List of Resource Types

Creators: Rebecca Guenther
Date Issued: 1999-08-05
Latest Version: https://dublincore.org/specifications/dublin-core/resource-typelist/
Release History: https://dublincore.org/specifications/dublin-core/resource-typelist/release_history/
Description: Type is used to categorize the nature or genre of the content of the resource. Recommended best practice is to select a value from an enumerated list, and to identify the list being used with the scheme qualification. The content of SCHEME should be a URI of the controlled list. It may be repeated as necessary to include different categories. The following is offered as the Dublin Core default list of resource types.
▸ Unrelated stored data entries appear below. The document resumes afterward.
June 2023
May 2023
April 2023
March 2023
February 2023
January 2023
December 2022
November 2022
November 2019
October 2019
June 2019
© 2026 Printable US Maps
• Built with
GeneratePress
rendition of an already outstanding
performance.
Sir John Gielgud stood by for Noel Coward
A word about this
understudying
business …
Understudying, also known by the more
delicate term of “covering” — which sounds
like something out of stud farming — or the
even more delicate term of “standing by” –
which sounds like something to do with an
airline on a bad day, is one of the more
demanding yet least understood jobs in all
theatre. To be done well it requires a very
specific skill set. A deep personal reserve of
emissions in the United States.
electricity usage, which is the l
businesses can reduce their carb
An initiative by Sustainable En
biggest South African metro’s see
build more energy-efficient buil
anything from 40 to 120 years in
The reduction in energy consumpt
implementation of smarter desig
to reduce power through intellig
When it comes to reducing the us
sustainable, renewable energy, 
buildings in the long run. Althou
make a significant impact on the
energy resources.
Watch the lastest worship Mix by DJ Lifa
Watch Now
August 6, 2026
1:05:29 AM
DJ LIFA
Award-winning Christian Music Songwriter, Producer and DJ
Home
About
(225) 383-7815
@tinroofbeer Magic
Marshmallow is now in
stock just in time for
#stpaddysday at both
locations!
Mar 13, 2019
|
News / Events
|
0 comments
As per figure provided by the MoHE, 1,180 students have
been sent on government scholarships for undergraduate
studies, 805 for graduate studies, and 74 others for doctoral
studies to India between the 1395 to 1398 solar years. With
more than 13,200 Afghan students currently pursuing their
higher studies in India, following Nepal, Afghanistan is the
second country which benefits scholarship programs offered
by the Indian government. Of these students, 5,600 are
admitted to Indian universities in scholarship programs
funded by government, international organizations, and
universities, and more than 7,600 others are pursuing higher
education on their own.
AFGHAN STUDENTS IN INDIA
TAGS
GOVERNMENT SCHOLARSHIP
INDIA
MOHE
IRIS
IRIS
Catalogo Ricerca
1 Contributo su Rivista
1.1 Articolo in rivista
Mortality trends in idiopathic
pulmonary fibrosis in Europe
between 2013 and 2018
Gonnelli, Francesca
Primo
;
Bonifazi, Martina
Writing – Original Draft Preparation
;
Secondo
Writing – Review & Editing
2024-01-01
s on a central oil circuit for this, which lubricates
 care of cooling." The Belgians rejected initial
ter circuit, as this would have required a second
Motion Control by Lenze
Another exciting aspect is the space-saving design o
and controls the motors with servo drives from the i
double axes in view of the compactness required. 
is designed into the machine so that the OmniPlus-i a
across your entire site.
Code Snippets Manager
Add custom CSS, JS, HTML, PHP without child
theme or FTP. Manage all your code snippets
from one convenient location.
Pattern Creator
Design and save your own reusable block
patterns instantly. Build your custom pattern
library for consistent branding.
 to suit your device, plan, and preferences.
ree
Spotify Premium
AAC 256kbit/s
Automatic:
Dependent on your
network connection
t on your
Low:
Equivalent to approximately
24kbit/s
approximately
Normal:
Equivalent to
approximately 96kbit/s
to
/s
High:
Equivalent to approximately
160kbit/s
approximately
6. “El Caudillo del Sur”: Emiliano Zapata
The main changes in this version of the list of Resource Types are:

  • addition of model with definition
  • addition of party with definition
  • addition of place with definition
  • revision of definitions for: collection, physical object, service, sound
  • revision to "future work"

Proposed List of Resource Types:

Type is used to categorize the nature or genre of the content of the resource. Recommended best practice is to select a value from a controlled vocabulary. For qualified Dublin Core, the list may be identified using the scheme qualification. Resource Type may be repeated as necessary to include different categories. The following list (referred to as DCT1) is offered as the Dublin Core™ default list of resource types.

  • collection
  • dataset
  • event
  • image
  • interactive resource
  • model
  • party
  • physical object
  • place
  • service
  • software
  • sound
  • text

These can be defined and used as follows:

collection

an aggregation of items. The term collection means that the resource is described as a group; its parts may be separately described and navigated.

dataset

structured information encoded in lists, tables, databases, etc., which will normally be in a format available for direct machine processing. For example - spreadsheets, databases, GIS data, midi data. Note that unstructured numbers and words will normally be considered to be type text.

event

a non-persistent, time-based occurence. Metadata for an event provides descriptive information that is the basis for discovery of the purpose, location, duration, responsible agents, and links to related events and resources. The resource of type event may not be retrievable if the described instantiation has expired or is yet to occur. Examples - exhibition, web-cast, conference, workshop, open-day, performance, battle, trial, wedding, tea-party, conflagration.

image

the content is primarily symbolic visual representation other than text. For example - images and photographs of physical objects, paintings, prints, drawings, other images and graphics, animations and moving pictures, film, diagrams, maps, musical notation. Note that image may include both electronic and physical representations.

interactive resource

a resource which requires interaction from the user to be understood, executed, or experienced. For example - forms on web pages, applets, multimedia learning objects, chat services, virtual reality.

model

an abstraction of the real thing, i.e. some generalisation and interpretation. Models could be considered a symbolic representation. Examples include performance models, cost models, mechanical models, etc.

party

a person, organization, cultural group, or institution.

physical object

a non-human object or substance. For example - a computer, the great pyramid, a sculpture, wheat. Note that digital representations of, or surrogates for, these things should use image, text or one of the other types.

place

a geographic area.

service

a system that provides one or more functions of value to the end-user. Examples include: a photocopying service, a banking service, an authentication service, interlibrary loans, a Z39.50 or Web server.

software

a computer program in source or compiled form which may be available for installation non-transiently on another machine. For software which exists only to create an interactive environment, use interactive instead.

sound

a resource whose content is primarily audio or intended to be realized in audio. For example - music, speech, recorded sounds. This category includes musical notation, including score, which is unrealized in sound.

text

a resource whose content is primarily words for reading. For example - books, letters, dissertations, poems, newspapers, articles, archives of mailing lists. Note that facsimiles or images of texts are still of the genre text.

Future Work

Future work on qualified Dublin Core™ will consider the addition of subtypes to the above high level types and/or the use of other SCHEMEs for more detailed lists of values.